Sans-papiers gibt es in der ganzen Schweiz; gemäss Statistik lebt in jedem 17. Haushalt ein Mensch ohne Papiere. Es kann nicht sein, dass sie um medizinische Versorgung wie um Almosen betteln müssen und sie freundliche Ärzte zum «Gotteslohn» behandeln. Die medizinische Grundversorgung sollte von einer Gesellschaft solidarisch getragen werden, auch die für Sans-papiers. Das ist eine Aufgabe des Staates, die übrigens durch eine Weisung an die Krankenkassen aus dem Jahr 2002 bestätigt wurde: Sans-papiers sind demgemäss verpflichtet sich zu versichern und haben Anrecht auf Prämienverbilligung.

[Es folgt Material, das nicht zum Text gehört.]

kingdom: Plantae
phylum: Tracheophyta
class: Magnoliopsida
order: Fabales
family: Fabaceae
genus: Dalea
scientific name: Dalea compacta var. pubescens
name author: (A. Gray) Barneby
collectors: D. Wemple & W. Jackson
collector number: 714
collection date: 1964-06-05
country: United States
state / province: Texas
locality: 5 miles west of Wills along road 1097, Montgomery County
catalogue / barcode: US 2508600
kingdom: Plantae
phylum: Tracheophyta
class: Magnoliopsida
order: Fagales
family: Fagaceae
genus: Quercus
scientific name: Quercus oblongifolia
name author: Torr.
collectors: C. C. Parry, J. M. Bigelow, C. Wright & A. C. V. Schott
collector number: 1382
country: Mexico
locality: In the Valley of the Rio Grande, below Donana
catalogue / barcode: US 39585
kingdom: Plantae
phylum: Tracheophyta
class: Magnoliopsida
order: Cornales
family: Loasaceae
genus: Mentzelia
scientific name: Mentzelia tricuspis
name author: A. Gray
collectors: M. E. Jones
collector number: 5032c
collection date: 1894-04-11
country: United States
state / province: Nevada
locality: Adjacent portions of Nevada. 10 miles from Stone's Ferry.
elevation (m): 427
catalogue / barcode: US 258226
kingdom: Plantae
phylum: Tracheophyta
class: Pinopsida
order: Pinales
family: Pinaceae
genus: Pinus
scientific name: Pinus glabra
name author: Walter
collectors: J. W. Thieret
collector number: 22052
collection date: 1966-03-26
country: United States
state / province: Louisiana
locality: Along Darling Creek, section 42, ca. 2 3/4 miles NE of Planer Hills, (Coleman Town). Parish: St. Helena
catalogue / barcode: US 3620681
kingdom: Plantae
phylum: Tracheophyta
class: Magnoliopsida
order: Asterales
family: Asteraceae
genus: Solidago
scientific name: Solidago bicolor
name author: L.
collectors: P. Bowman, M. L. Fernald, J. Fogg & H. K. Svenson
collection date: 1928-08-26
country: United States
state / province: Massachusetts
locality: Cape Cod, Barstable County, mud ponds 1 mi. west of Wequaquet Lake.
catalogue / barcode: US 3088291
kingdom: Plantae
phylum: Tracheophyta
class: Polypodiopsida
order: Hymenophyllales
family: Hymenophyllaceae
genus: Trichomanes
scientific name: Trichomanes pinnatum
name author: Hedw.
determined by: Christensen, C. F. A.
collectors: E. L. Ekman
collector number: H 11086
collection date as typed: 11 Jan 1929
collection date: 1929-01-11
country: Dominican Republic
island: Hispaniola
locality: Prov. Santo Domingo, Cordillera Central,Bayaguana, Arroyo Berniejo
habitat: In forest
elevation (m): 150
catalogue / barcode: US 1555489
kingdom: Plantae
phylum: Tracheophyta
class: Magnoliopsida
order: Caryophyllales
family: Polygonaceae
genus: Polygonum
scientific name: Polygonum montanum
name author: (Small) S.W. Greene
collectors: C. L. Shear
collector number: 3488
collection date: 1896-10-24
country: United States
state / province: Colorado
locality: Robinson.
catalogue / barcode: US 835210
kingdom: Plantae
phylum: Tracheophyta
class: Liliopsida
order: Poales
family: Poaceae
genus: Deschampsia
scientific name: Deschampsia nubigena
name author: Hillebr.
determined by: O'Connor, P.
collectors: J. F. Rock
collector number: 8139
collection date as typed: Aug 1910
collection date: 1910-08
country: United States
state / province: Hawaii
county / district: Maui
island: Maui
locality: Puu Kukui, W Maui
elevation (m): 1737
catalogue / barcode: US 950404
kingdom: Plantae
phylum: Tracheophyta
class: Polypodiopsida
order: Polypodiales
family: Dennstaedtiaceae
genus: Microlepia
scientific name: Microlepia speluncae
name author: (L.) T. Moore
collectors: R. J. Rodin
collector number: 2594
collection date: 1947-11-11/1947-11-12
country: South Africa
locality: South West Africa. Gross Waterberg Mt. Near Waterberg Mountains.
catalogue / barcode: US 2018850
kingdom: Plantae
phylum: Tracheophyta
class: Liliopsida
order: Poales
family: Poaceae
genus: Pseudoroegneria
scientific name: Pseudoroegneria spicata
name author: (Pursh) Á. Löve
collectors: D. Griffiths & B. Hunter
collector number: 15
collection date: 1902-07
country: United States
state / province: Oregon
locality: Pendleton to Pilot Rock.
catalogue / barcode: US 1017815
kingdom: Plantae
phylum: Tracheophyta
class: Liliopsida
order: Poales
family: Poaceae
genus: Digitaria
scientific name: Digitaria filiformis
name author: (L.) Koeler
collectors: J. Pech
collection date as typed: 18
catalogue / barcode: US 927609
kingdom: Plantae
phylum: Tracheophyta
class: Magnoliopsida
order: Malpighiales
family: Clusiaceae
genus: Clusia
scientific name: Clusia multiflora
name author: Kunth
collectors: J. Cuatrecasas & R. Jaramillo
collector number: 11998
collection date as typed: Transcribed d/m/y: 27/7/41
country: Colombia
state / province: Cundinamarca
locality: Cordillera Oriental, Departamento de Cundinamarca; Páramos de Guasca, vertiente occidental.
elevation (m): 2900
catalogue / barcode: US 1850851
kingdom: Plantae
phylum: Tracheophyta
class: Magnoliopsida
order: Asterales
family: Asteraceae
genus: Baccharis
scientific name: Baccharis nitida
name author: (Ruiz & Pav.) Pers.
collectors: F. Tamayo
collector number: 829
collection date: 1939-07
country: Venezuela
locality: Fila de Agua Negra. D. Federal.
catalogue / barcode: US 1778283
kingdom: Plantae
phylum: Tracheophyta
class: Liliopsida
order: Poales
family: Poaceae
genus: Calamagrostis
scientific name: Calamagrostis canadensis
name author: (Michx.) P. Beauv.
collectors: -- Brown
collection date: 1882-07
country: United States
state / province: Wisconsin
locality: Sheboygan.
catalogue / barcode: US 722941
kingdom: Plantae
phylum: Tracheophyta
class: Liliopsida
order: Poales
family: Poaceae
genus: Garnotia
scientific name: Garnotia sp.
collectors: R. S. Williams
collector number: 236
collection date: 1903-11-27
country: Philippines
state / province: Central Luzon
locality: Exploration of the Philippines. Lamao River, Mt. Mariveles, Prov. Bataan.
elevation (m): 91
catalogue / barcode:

Warum haben viele von ihnen trotzdem keine Krankenkasse?
Viele können sie sich schlichtweg nicht leisten. Auch mit Prämienverbilligung kostet eine Krankenkasse rund 3000 Franken im Jahr. Das Medianeinkommen von Sans-papiers bewegt sich zwischen 1700 und 1800 Franken. Da liegen kaum 250 Franken Prämie pro Monat drin. Hinzu kommt, dass die meisten unangemeldet an ihrem Wohnort leben. Einer Krankenkasse ihre Adresse anzugeben, würde sie verletzlich machen. Davor fürchten sie sich.